Âyet-i kerimede “Eğer Allah dileseydi onların işitme ve görmelerini giderirdi.” buyurulmakta ve kâfirler, göz ve kulaklarının yok edilecekleriyle tehdit edilmektedirler. Diğer organlarının yok edilecekleriyle tehdit edilmemişlerdir. Bunun sebebi, göz ve kulakların bu ve daha önce geçen “Şimşeğin çakması neredeyse gözlerini alır.” “Ölüm korkusuyla parmaklarını kulaklarına tıkarlar.” âyetlerinde bu organlar zikredildiği için münafıklar bu organlarının yok edilmeleriyle tehdit edilmişlerdir. Nitekim bundan önceki âyette de “Allah, kâfirleri çepeçevre kuşatmıştır.” ifadesiyle tehdit edilmişlerdir. Böylece, Allah tealanın, güç ve kudret sahibi olduğunu hissetsinler, kendilerini cezalandırmasından kaçınsınlar ve yaptıklarından vaz geçip Allah’a tevbe etmeye koşsunlar.

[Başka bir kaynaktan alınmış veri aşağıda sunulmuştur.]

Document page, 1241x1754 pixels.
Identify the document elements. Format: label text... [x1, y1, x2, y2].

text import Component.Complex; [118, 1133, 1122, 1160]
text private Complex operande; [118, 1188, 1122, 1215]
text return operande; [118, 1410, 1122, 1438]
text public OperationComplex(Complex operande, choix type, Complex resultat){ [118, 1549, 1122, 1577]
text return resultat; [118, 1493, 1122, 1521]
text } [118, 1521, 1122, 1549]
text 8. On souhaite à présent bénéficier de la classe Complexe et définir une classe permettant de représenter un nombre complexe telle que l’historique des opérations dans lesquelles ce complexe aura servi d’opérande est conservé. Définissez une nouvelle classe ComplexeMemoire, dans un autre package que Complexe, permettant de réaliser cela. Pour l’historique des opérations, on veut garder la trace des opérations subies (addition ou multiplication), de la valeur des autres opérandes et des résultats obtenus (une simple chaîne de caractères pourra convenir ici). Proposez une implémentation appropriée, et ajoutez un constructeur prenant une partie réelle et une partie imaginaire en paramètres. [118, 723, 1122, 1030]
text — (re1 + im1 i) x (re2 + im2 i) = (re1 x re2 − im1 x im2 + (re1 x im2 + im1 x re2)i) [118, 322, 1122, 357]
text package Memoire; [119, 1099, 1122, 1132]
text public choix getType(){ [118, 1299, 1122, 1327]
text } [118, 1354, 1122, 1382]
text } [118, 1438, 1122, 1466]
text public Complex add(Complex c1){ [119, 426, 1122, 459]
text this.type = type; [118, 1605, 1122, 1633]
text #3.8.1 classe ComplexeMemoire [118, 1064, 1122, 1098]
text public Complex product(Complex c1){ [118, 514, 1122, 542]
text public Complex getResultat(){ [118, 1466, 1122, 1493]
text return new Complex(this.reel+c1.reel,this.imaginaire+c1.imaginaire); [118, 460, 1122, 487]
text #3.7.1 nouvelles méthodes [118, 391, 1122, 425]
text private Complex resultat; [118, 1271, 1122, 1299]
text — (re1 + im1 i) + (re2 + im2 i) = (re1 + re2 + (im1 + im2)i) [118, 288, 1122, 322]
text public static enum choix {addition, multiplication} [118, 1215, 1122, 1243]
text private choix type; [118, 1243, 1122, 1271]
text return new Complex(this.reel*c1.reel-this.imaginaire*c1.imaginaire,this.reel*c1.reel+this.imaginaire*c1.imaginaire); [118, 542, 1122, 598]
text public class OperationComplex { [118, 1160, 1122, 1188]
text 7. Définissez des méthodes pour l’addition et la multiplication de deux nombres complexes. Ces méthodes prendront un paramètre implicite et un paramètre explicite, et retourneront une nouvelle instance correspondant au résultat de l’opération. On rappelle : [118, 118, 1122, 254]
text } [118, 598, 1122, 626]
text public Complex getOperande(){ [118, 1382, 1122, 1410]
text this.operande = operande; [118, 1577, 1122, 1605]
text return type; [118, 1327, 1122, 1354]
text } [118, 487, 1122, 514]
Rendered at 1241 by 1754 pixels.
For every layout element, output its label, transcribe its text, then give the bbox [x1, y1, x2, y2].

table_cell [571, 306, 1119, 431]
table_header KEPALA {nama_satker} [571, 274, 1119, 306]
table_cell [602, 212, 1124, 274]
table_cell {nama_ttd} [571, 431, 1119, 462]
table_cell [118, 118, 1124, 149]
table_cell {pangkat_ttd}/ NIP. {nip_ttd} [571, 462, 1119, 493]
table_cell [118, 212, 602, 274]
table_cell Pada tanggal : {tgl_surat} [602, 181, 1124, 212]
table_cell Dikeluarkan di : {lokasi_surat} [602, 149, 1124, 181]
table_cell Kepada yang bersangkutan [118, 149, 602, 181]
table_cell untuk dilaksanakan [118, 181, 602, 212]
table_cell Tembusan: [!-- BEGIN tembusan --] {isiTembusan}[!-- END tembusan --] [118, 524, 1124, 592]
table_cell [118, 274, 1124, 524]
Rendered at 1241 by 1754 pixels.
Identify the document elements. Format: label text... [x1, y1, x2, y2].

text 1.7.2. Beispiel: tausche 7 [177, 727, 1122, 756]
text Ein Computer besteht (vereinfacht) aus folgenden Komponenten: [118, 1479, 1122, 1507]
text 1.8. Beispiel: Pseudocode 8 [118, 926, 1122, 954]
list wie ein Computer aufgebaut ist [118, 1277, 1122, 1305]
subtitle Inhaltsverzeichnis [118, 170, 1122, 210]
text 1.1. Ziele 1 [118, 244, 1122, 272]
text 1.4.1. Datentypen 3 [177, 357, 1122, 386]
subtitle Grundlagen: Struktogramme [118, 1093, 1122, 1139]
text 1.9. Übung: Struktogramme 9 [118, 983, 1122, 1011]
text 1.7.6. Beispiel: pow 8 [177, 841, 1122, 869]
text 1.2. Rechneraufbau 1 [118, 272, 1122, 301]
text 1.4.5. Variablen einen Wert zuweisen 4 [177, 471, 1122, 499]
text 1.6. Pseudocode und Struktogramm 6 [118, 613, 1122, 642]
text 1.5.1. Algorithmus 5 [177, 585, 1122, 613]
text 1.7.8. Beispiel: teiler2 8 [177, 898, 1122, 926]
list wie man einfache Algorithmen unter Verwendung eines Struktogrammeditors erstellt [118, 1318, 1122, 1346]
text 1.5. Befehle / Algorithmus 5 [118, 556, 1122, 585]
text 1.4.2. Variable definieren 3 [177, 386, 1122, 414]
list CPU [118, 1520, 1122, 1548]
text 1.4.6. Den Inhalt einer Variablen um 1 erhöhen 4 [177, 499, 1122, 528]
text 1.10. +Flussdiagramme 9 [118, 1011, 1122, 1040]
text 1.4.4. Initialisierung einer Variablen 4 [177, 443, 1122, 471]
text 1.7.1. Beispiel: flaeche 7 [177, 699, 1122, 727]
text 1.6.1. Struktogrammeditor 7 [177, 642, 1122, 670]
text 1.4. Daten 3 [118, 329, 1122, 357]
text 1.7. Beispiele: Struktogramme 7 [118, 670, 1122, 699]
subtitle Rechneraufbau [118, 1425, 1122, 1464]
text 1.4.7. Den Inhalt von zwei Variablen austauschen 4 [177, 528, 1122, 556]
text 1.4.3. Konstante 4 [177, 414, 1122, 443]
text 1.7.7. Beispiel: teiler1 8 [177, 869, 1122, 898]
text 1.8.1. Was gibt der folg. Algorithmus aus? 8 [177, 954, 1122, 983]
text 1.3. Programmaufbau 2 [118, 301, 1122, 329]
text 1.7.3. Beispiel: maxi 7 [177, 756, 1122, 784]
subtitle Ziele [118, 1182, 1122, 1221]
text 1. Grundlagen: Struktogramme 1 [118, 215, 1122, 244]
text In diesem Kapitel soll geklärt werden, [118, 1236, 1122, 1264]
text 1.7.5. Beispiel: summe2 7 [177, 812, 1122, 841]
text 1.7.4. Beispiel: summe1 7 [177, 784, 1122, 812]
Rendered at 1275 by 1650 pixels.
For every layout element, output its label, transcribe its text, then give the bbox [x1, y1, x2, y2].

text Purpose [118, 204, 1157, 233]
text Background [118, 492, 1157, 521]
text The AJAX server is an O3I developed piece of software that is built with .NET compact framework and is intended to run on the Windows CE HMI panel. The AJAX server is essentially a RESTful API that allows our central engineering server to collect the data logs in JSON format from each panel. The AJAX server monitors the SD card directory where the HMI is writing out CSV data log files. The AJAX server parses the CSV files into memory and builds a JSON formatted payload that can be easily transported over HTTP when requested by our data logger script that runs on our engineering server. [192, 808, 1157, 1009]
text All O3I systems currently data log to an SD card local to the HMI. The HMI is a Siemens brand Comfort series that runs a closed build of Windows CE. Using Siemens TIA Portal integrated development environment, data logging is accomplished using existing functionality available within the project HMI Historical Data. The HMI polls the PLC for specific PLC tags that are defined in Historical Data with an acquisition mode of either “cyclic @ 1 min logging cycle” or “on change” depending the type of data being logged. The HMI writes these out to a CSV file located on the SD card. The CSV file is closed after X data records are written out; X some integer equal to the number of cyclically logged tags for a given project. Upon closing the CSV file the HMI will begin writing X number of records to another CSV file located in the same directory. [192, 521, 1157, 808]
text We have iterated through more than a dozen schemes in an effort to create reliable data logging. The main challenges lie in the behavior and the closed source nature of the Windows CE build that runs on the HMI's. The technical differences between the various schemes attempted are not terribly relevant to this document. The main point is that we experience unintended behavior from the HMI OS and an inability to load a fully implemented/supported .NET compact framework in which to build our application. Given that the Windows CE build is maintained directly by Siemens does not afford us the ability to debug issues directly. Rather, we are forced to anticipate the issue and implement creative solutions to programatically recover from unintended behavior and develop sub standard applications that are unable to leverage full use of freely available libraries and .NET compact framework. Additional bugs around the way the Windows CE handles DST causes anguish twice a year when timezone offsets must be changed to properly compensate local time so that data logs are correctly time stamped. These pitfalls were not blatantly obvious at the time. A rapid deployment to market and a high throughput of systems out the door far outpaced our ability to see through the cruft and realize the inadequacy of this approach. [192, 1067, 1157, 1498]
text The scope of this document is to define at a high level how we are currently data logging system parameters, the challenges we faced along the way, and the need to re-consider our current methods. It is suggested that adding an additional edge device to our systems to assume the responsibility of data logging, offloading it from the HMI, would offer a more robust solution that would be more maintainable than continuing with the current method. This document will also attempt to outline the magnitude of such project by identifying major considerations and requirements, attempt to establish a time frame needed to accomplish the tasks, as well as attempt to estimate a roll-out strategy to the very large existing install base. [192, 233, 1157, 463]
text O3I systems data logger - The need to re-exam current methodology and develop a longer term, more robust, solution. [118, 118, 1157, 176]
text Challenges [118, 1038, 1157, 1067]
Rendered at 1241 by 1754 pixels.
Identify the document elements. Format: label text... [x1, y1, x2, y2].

Âyet-i kerimenin sonunda, Allah teala kendisini her şeye gücü yetmekle sıfatlandırmıştır. Böylece münafıkları yakalamasından ve cezalandırmasından sakındırmıştır. Onlara “Ey münafıklar, benim, Peygamberimin ve bana iman eden müminlerin, sizi, aniden yakalamamızdan korkun. Zira ben, bunları yapmaya kadirim.” buyurmuştur.
Bakara suresinin buraya kadar zikredilen yirmi âyetinde insanlar dört kısma ayrılmışlardır. Bunlardan birincisi gerçek müminlerdir. İlk dört âyet, bunları ve âhirette görecekleri mükâfaatı beyan etmektedir.
İkincisi ise açıkça kâfir olanlardır. Müminleri vasıflandıran âyetlerden sonra gelen iki âyet te bunları anlatmaktadır.
Üçüncüsü ise tam münafık olanlardır. Etrafı aydınlatmak için ateş yakan kimseler bunlara misaldir.
Dördüncü ise, imanla münafıklık arasında bocalayan kimselerdir. Yağmurlu karanlık gecede, gök gürültüsünden kurtulmak için parmaklarını kulaklarına tıkayan ve etrafı aydınlatan şimşekten istifade etmeye çalışan kimseler de bunlara misaldir.
Peygamber efendimiz bir hadis-i şerifinde şöyle buyuruyor:
“Kalbler dört kısımdır. Birincisi, içinde kandil gibi bir şey yanan ve parlayan arınmış kalb, ikincisi perdelenmiş perdesinin ağzı bağlanmış kalb. Üçüncüsü ters dönmküş kalb. Dördüncüsü ise teneke gibi olan kalb-dir.Arınmış olan kalb, müminin kalbidir. İçindeki kandil ise nurudur. Perdelenmiş kalb ise kâfirin kalbidir. Ters dönmüş olan kalb de münafıkın kalbidir. Bu kimse önce İslam’ı kabul etmiş daha sonra dönmüştür. Teneke gibi olan kalb ise içinde hem imanı hem de münafıklığı barındırmaya çalışan kalbdir. Ondaki iman, temiz suların beslediği bir baklaya benzer. Münafıklık ise, kan ve irinin toplandığı bir yaraya benzer. Onların hangisi galip gelirse kalb o tarafa yönelir.
Peygamber efendimiz bir diğer hadis-i şerifinde de münafık! tanıtarak şöyle buyuruyor:
“Kim de şu dört özellik bulunursa o kimse tam bir münafıktır. Bu özelliklerden sâdece bir tanesi kendisinde bulunan kimse ise bunu terkedînceye kadar münafıklıktan bir özellik taşımaktadır. Bu özellikler şunlardır: Ona bir şey emanet edildiğinde emanete ihanet eder. Konuştuğunda yalan söyler. Söz verdiğinde sözünden döner. Birisiyle tartıştığında fâcîrleşir. (Haktan ayrılır, edepsizleşir)Diğer bir Hadis-i Şerifte de şöyle buyurulmaktadır:
“Münafıkın alâmeti üçtür. Konuştuğunda yalan söyler. Vaat ettiğinde vaadinden döner. Kendisine bir şey emanet edildiğinde emanete hıyanet.”